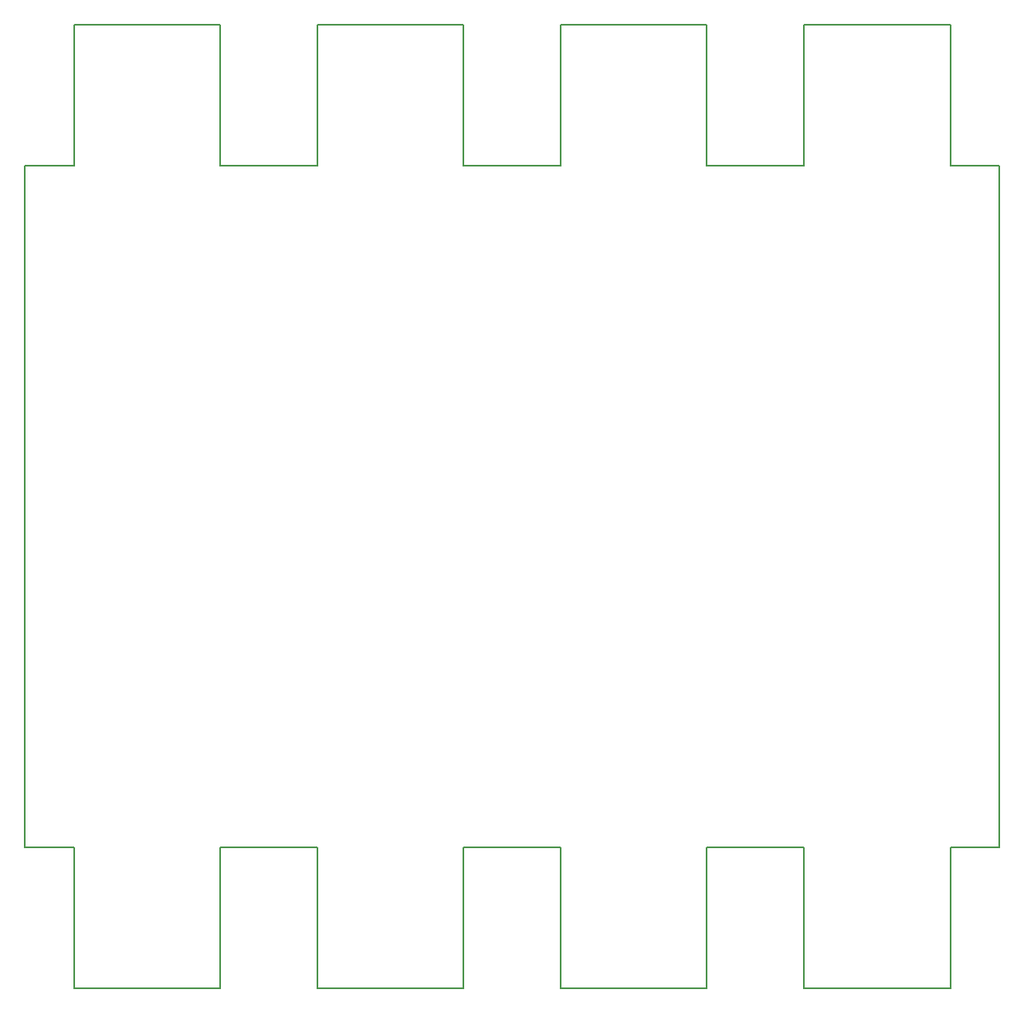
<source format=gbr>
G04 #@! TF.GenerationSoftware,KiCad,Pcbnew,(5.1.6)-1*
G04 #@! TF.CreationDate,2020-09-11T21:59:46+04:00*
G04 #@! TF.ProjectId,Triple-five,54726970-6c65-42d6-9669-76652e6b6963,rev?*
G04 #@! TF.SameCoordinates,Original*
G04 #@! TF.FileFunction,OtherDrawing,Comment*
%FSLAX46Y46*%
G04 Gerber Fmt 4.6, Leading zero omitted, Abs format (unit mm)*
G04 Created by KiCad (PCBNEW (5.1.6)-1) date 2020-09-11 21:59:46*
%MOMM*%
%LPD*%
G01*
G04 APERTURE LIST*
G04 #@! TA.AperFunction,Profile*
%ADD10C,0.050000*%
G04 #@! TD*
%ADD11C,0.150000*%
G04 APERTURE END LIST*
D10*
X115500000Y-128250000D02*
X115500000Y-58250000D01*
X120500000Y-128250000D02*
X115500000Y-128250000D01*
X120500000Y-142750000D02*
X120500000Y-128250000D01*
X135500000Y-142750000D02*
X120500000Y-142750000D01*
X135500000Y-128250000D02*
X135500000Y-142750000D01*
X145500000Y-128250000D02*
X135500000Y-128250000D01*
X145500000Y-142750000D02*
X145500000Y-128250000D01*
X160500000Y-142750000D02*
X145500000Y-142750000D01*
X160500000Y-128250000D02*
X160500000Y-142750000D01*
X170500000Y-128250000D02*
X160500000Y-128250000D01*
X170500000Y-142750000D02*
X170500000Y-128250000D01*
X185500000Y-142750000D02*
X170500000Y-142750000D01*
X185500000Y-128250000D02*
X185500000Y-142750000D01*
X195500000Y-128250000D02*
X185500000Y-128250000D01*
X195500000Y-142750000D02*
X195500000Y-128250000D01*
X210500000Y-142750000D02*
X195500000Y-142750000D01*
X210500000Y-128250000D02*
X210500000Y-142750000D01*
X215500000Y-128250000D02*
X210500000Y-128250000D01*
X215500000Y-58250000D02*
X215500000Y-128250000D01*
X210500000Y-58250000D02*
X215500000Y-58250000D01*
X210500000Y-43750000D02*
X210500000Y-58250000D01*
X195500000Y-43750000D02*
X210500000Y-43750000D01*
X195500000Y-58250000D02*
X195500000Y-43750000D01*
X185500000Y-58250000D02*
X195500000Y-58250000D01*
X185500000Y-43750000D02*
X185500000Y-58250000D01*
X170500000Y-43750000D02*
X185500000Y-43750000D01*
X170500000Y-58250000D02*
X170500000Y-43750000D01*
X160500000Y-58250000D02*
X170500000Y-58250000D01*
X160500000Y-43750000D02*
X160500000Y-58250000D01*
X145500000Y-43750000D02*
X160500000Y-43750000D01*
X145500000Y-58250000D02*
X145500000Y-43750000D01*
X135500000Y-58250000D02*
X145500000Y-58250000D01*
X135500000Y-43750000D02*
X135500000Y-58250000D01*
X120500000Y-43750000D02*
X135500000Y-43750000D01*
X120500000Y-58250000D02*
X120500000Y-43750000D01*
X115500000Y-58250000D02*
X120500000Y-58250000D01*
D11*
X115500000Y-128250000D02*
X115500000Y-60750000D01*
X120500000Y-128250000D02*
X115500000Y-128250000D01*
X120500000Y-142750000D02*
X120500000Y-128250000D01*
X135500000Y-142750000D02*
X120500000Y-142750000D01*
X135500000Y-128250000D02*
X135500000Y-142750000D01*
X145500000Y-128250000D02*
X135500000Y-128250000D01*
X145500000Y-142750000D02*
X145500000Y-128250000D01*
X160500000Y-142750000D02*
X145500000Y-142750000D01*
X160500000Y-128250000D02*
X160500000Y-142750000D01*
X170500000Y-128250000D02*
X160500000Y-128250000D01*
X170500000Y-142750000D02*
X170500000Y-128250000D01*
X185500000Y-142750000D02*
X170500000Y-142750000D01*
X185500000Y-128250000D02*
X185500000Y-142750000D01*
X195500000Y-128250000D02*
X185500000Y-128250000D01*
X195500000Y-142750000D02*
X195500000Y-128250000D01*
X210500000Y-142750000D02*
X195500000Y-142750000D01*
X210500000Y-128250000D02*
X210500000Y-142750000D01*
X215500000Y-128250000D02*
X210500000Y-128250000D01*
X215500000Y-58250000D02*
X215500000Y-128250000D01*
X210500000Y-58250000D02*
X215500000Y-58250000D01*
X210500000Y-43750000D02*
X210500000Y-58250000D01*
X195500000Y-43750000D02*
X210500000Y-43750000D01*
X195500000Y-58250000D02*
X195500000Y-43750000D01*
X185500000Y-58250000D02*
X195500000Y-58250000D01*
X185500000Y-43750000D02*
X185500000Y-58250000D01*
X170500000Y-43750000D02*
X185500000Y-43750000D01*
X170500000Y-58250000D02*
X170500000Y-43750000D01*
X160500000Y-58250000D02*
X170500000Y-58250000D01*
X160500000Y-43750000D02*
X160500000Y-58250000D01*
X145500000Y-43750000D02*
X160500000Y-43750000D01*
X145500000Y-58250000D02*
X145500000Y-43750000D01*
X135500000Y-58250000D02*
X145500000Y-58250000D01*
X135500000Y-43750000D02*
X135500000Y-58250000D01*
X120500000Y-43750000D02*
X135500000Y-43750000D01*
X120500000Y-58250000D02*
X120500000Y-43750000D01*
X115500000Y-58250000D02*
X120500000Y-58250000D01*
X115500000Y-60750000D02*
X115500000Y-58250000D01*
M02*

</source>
::::::::
• INSTRUCTION: Your answer should hold every record above, printed exactly and free of pictures.

• RESPONSE TO THE EXERCISE:
<source format=gbr>
G04 #@! TF.GenerationSoftware,KiCad,Pcbnew,(5.1.6)-1*
G04 #@! TF.CreationDate,2020-09-11T21:59:46+04:00*
G04 #@! TF.ProjectId,Triple-five,54726970-6c65-42d6-9669-76652e6b6963,rev?*
G04 #@! TF.SameCoordinates,Original*
G04 #@! TF.FileFunction,OtherDrawing,Comment*
%FSLAX46Y46*%
G04 Gerber Fmt 4.6, Leading zero omitted, Abs format (unit mm)*
G04 Created by KiCad (PCBNEW (5.1.6)-1) date 2020-09-11 21:59:46*
%MOMM*%
%LPD*%
G01*
G04 APERTURE LIST*
G04 #@! TA.AperFunction,Profile*
%ADD10C,0.050000*%
G04 #@! TD*
%ADD11C,0.150000*%
G04 APERTURE END LIST*
D10*
X115500000Y-128250000D02*
X115500000Y-58250000D01*
X120500000Y-128250000D02*
X115500000Y-128250000D01*
X120500000Y-142750000D02*
X120500000Y-128250000D01*
X135500000Y-142750000D02*
X120500000Y-142750000D01*
X135500000Y-128250000D02*
X135500000Y-142750000D01*
X145500000Y-128250000D02*
X135500000Y-128250000D01*
X145500000Y-142750000D02*
X145500000Y-128250000D01*
X160500000Y-142750000D02*
X145500000Y-142750000D01*
X160500000Y-128250000D02*
X160500000Y-142750000D01*
X170500000Y-128250000D02*
X160500000Y-128250000D01*
X170500000Y-142750000D02*
X170500000Y-128250000D01*
X185500000Y-142750000D02*
X170500000Y-142750000D01*
X185500000Y-128250000D02*
X185500000Y-142750000D01*
X195500000Y-128250000D02*
X185500000Y-128250000D01*
X195500000Y-142750000D02*
X195500000Y-128250000D01*
X210500000Y-142750000D02*
X195500000Y-142750000D01*
X210500000Y-128250000D02*
X210500000Y-142750000D01*
X215500000Y-128250000D02*
X210500000Y-128250000D01*
X215500000Y-58250000D02*
X215500000Y-128250000D01*
X210500000Y-58250000D02*
X215500000Y-58250000D01*
X210500000Y-43750000D02*
X210500000Y-58250000D01*
X195500000Y-43750000D02*
X210500000Y-43750000D01*
X195500000Y-58250000D02*
X195500000Y-43750000D01*
X185500000Y-58250000D02*
X195500000Y-58250000D01*
X185500000Y-43750000D02*
X185500000Y-58250000D01*
X170500000Y-43750000D02*
X185500000Y-43750000D01*
X170500000Y-58250000D02*
X170500000Y-43750000D01*
X160500000Y-58250000D02*
X170500000Y-58250000D01*
X160500000Y-43750000D02*
X160500000Y-58250000D01*
X145500000Y-43750000D02*
X160500000Y-43750000D01*
X145500000Y-58250000D02*
X145500000Y-43750000D01*
X135500000Y-58250000D02*
X145500000Y-58250000D01*
X135500000Y-43750000D02*
X135500000Y-58250000D01*
X120500000Y-43750000D02*
X135500000Y-43750000D01*
X120500000Y-58250000D02*
X120500000Y-43750000D01*
X115500000Y-58250000D02*
X120500000Y-58250000D01*
D11*
X115500000Y-128250000D02*
X115500000Y-60750000D01*
X120500000Y-128250000D02*
X115500000Y-128250000D01*
X120500000Y-142750000D02*
X120500000Y-128250000D01*
X135500000Y-142750000D02*
X120500000Y-142750000D01*
X135500000Y-128250000D02*
X135500000Y-142750000D01*
X145500000Y-128250000D02*
X135500000Y-128250000D01*
X145500000Y-142750000D02*
X145500000Y-128250000D01*
X160500000Y-142750000D02*
X145500000Y-142750000D01*
X160500000Y-128250000D02*
X160500000Y-142750000D01*
X170500000Y-128250000D02*
X160500000Y-128250000D01*
X170500000Y-142750000D02*
X170500000Y-128250000D01*
X185500000Y-142750000D02*
X170500000Y-142750000D01*
X185500000Y-128250000D02*
X185500000Y-142750000D01*
X195500000Y-128250000D02*
X185500000Y-128250000D01*
X195500000Y-142750000D02*
X195500000Y-128250000D01*
X210500000Y-142750000D02*
X195500000Y-142750000D01*
X210500000Y-128250000D02*
X210500000Y-142750000D01*
X215500000Y-128250000D02*
X210500000Y-128250000D01*
X215500000Y-58250000D02*
X215500000Y-128250000D01*
X210500000Y-58250000D02*
X215500000Y-58250000D01*
X210500000Y-43750000D02*
X210500000Y-58250000D01*
X195500000Y-43750000D02*
X210500000Y-43750000D01*
X195500000Y-58250000D02*
X195500000Y-43750000D01*
X185500000Y-58250000D02*
X195500000Y-58250000D01*
X185500000Y-43750000D02*
X185500000Y-58250000D01*
X170500000Y-43750000D02*
X185500000Y-43750000D01*
X170500000Y-58250000D02*
X170500000Y-43750000D01*
X160500000Y-58250000D02*
X170500000Y-58250000D01*
X160500000Y-43750000D02*
X160500000Y-58250000D01*
X145500000Y-43750000D02*
X160500000Y-43750000D01*
X145500000Y-58250000D02*
X145500000Y-43750000D01*
X135500000Y-58250000D02*
X145500000Y-58250000D01*
X135500000Y-43750000D02*
X135500000Y-58250000D01*
X120500000Y-43750000D02*
X135500000Y-43750000D01*
X120500000Y-58250000D02*
X120500000Y-43750000D01*
X115500000Y-58250000D02*
X120500000Y-58250000D01*
X115500000Y-60750000D02*
X115500000Y-58250000D01*
M02*

</source>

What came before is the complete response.